Harris, however, wants a screening approach that creates a "feedback loop." It would take as much, or more, resources to design a viable system which "certainly wouldn't solve all the problems with the new teacher evaluation systems." That is a far cry from the panacea that the accountability hawks have foisted on federal, state, and local governments. It is less likely that political leaders would foot the bill for the computer systems, the training, and the implementation of a screening system which incorporates value-added as only one part of a complex process.

So, I would use Harris' proposal as a step towards better evaluations and ending the discord that high-stakes testing has sown. I would ask social scientists to reciprocate, however.

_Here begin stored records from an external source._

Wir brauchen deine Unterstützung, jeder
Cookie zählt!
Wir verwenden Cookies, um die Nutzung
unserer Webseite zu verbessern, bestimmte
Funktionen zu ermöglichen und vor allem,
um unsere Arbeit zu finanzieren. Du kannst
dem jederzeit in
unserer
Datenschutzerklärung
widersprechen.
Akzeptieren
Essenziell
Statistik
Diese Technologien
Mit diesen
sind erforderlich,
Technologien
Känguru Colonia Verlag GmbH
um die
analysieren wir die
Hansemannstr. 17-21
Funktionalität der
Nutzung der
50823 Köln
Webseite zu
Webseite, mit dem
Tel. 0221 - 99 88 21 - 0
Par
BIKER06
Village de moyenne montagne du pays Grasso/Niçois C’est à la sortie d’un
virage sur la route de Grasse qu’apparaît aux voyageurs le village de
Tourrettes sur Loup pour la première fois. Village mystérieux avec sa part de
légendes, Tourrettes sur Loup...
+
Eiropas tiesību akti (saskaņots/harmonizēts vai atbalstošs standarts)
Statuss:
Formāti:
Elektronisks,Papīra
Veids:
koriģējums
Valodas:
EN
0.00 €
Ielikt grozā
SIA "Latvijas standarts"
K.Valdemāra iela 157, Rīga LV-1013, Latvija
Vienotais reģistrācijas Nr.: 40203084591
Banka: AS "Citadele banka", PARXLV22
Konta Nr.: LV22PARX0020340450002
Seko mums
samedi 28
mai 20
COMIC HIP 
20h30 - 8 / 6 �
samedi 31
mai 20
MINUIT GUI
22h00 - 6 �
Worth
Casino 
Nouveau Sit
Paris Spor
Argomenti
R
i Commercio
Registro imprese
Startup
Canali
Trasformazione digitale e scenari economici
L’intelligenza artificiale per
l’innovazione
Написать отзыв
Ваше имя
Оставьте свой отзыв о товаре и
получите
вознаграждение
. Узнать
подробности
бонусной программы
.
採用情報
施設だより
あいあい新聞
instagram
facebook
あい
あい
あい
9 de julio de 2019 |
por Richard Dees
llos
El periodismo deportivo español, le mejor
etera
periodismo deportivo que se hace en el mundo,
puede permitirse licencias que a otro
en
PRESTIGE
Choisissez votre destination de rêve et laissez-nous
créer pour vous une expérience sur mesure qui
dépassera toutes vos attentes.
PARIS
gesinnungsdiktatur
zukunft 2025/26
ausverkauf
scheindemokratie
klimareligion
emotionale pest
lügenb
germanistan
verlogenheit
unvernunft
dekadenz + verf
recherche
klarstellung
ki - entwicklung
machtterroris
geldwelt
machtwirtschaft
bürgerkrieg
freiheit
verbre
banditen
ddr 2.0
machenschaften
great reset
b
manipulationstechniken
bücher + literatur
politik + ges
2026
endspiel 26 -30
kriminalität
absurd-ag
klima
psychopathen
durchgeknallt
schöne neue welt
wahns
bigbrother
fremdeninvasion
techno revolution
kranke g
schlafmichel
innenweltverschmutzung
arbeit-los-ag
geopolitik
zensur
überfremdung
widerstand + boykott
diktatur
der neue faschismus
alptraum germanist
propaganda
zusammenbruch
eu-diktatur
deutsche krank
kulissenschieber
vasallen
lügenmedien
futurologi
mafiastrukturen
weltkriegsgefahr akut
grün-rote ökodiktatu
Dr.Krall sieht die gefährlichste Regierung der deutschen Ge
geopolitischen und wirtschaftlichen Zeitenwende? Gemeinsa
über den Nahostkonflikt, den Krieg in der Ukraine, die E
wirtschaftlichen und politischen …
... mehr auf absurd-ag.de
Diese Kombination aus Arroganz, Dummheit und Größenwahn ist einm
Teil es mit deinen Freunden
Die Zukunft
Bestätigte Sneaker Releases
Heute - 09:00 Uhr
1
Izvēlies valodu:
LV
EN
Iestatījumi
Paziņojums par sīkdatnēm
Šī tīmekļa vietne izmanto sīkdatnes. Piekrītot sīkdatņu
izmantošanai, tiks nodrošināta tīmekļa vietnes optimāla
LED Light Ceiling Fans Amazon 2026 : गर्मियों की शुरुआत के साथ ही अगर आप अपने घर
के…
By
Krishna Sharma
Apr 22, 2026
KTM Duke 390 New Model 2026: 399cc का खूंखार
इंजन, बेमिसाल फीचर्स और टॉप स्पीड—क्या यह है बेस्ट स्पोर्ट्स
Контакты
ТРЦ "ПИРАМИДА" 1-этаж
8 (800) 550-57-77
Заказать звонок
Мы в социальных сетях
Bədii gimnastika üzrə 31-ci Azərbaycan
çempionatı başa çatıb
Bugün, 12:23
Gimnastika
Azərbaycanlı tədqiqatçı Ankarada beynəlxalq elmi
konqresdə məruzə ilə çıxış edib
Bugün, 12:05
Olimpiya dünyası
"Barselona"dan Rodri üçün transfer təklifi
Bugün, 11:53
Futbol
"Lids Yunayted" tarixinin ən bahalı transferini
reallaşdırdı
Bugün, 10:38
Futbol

Perhaps they could organize their own TFA -- Testify for Accuracy. This and other recommendations by Harris and others could be compiled into an educational version of the medical Standards of Care rubrics. It could be declared unethical to continue to participate in developing a high-stakes value-added system that did not live up to scientific standards. When districts ignore the professional advice of the designers of statistical systems, the ethical response would be to testify about the system's problems. Just as attorneys -- as officers of the court -- have an ethical obligation to defendants who cannot afford counsel, a panel of statisticians should stand ready to testify in termination cases where their models are used in a way that offends their profession's sense of propriety.